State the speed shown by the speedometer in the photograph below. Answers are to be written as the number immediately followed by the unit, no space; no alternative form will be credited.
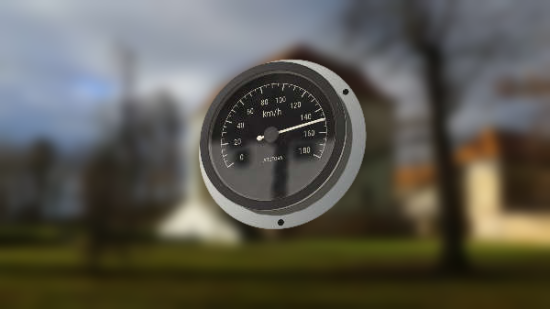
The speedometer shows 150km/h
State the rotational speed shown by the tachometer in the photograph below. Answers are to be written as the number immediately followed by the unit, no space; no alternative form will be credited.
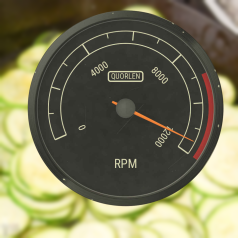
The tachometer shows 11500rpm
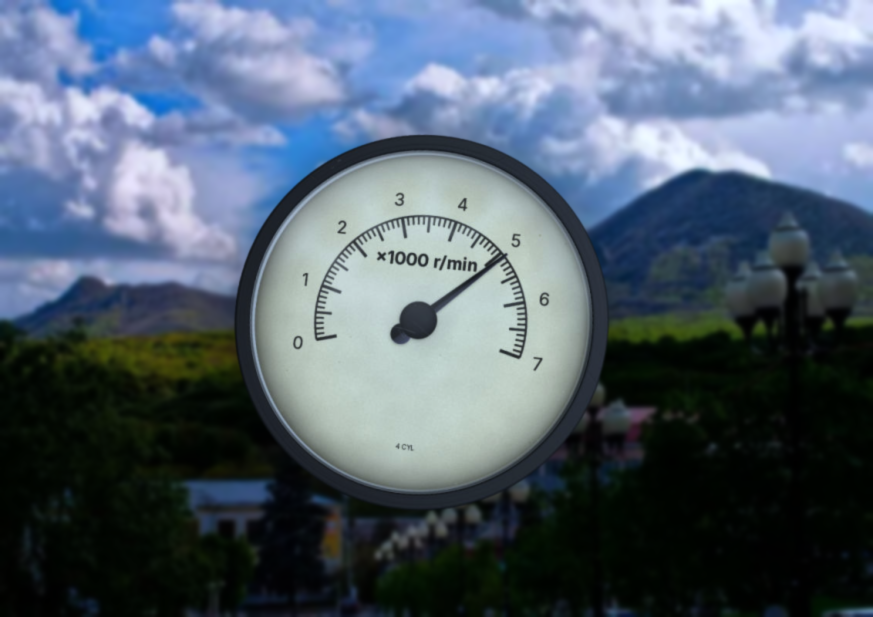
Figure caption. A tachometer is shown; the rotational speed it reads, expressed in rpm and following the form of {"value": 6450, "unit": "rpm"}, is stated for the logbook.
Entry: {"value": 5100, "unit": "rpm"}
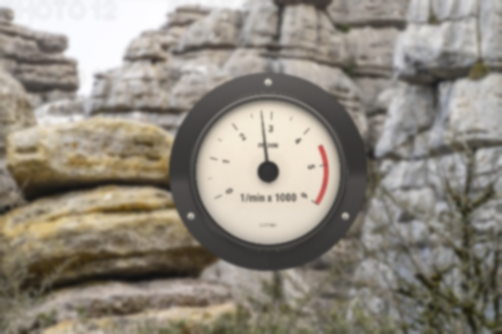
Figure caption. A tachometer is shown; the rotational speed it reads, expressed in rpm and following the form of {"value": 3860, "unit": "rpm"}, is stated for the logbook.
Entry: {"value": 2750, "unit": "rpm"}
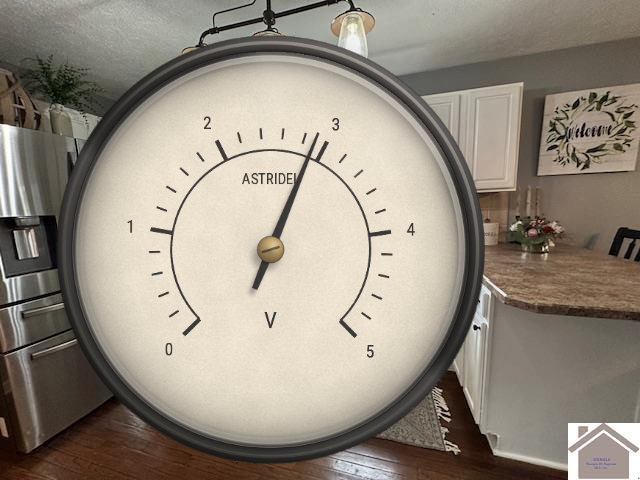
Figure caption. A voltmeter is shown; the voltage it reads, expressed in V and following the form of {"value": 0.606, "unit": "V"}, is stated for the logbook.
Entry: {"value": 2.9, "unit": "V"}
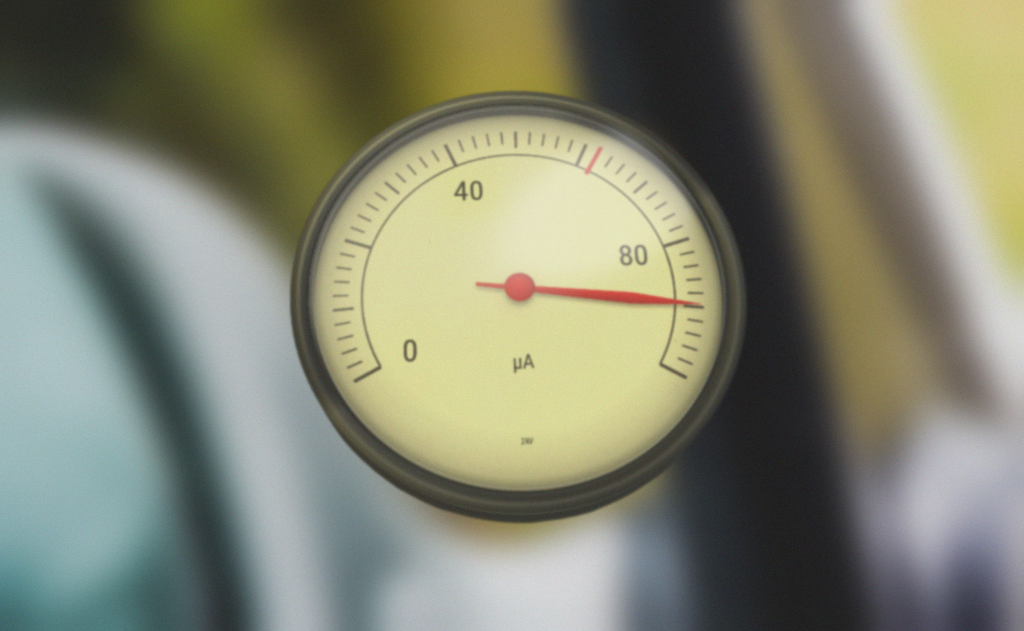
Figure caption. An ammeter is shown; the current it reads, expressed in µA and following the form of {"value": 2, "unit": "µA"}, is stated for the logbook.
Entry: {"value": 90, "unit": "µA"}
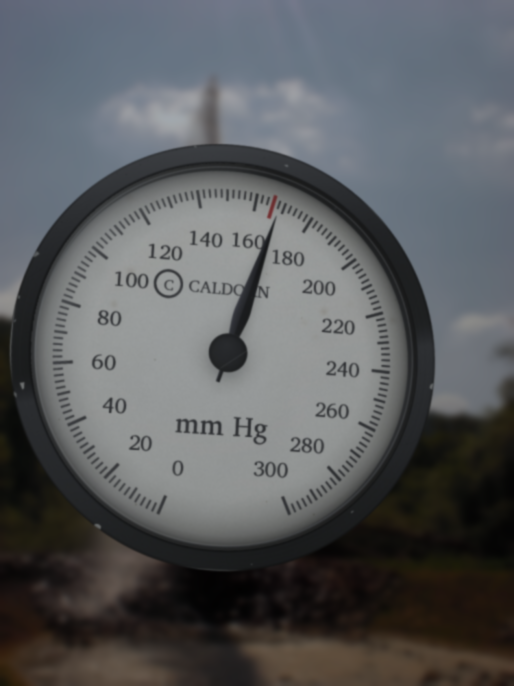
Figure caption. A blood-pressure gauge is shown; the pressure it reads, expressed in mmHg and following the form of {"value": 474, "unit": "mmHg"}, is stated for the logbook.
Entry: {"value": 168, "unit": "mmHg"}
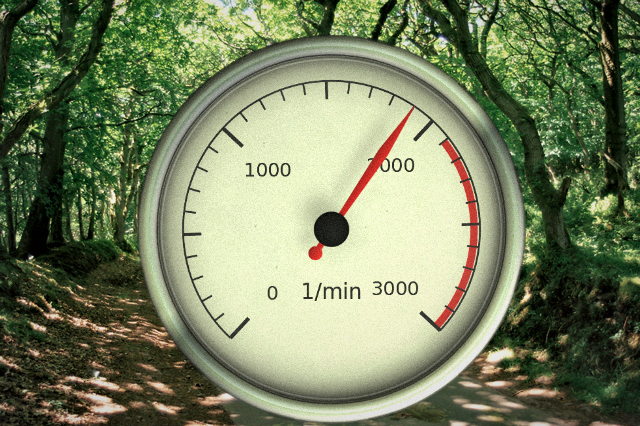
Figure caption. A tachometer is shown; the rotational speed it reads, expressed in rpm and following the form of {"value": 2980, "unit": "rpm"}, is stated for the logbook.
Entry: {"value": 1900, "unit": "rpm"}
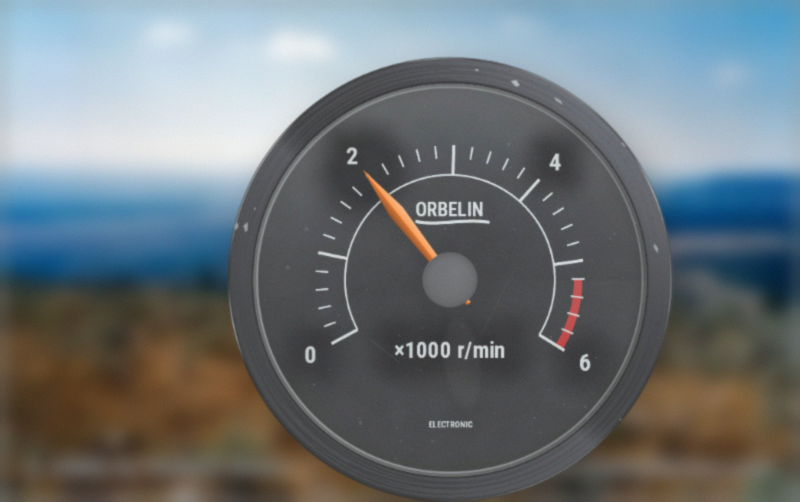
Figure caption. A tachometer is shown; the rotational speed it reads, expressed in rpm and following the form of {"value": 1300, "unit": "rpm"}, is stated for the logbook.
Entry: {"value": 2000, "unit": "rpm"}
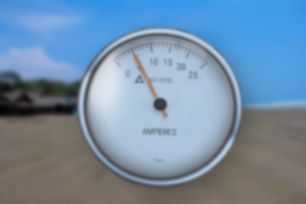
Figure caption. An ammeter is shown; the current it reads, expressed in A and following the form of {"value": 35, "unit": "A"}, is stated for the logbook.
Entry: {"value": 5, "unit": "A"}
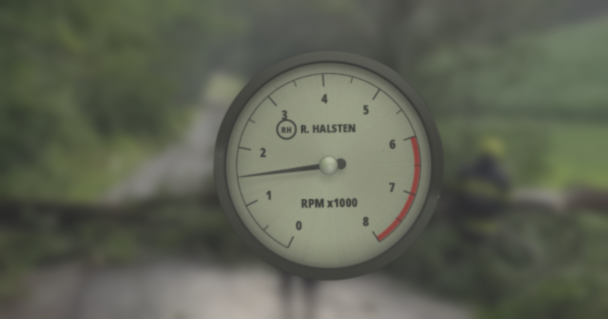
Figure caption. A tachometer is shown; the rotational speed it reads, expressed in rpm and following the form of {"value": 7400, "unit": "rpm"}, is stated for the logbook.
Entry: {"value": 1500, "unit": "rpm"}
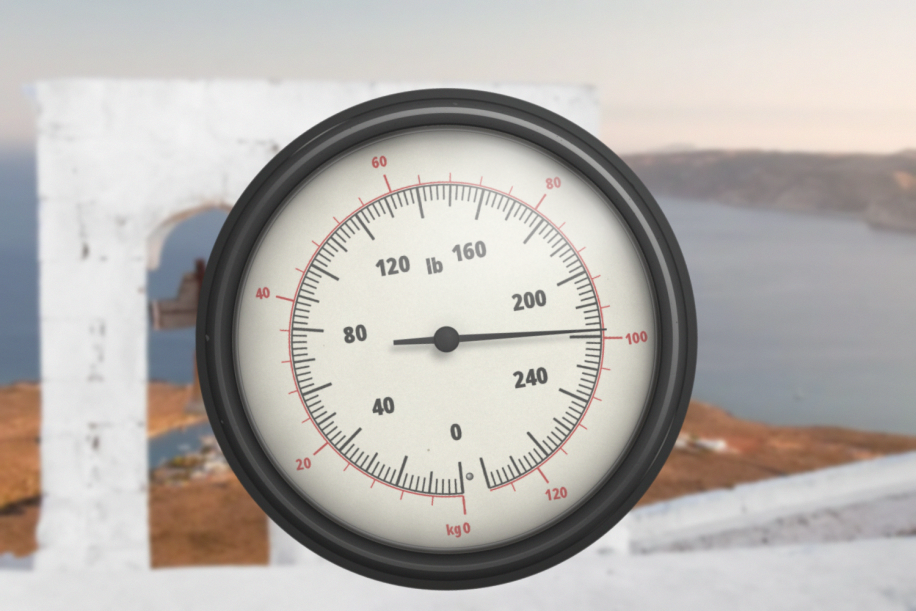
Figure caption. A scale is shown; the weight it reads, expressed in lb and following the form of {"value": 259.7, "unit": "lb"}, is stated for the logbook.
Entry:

####################

• Your task: Please recast the material above as a numbered list with one line per item, skipping blank lines and leaving out the pictures.

• Task output:
1. State the speed shown by the speedometer in the photograph below. Answers are to be written as the number immediately followed by the unit, no space; no alternative form will be credited.
2. The speedometer shows 150km/h
3. State the rotational speed shown by the tachometer in the photograph below. Answers are to be written as the number immediately followed by the unit, no space; no alternative form will be credited.
4. The tachometer shows 11500rpm
5. Figure caption. A tachometer is shown; the rotational speed it reads, expressed in rpm and following the form of {"value": 6450, "unit": "rpm"}, is stated for the logbook.
6. Entry: {"value": 5100, "unit": "rpm"}
7. Figure caption. A tachometer is shown; the rotational speed it reads, expressed in rpm and following the form of {"value": 3860, "unit": "rpm"}, is stated for the logbook.
8. Entry: {"value": 2750, "unit": "rpm"}
9. Figure caption. A voltmeter is shown; the voltage it reads, expressed in V and following the form of {"value": 0.606, "unit": "V"}, is stated for the logbook.
10. Entry: {"value": 2.9, "unit": "V"}
11. Figure caption. An ammeter is shown; the current it reads, expressed in µA and following the form of {"value": 2, "unit": "µA"}, is stated for the logbook.
12. Entry: {"value": 90, "unit": "µA"}
13. Figure caption. A blood-pressure gauge is shown; the pressure it reads, expressed in mmHg and following the form of {"value": 474, "unit": "mmHg"}, is stated for the logbook.
14. Entry: {"value": 168, "unit": "mmHg"}
15. Figure caption. A tachometer is shown; the rotational speed it reads, expressed in rpm and following the form of {"value": 2980, "unit": "rpm"}, is stated for the logbook.
16. Entry: {"value": 1900, "unit": "rpm"}
17. Figure caption. A tachometer is shown; the rotational speed it reads, expressed in rpm and following the form of {"value": 1300, "unit": "rpm"}, is stated for the logbook.
18. Entry: {"value": 2000, "unit": "rpm"}
19. Figure caption. An ammeter is shown; the current it reads, expressed in A and following the form of {"value": 35, "unit": "A"}, is stated for the logbook.
20. Entry: {"value": 5, "unit": "A"}
21. Figure caption. A tachometer is shown; the rotational speed it reads, expressed in rpm and following the form of {"value": 7400, "unit": "rpm"}, is stated for the logbook.
22. Entry: {"value": 1500, "unit": "rpm"}
23. Figure caption. A scale is shown; the weight it reads, expressed in lb and following the form of {"value": 259.7, "unit": "lb"}, is stated for the logbook.
24. Entry:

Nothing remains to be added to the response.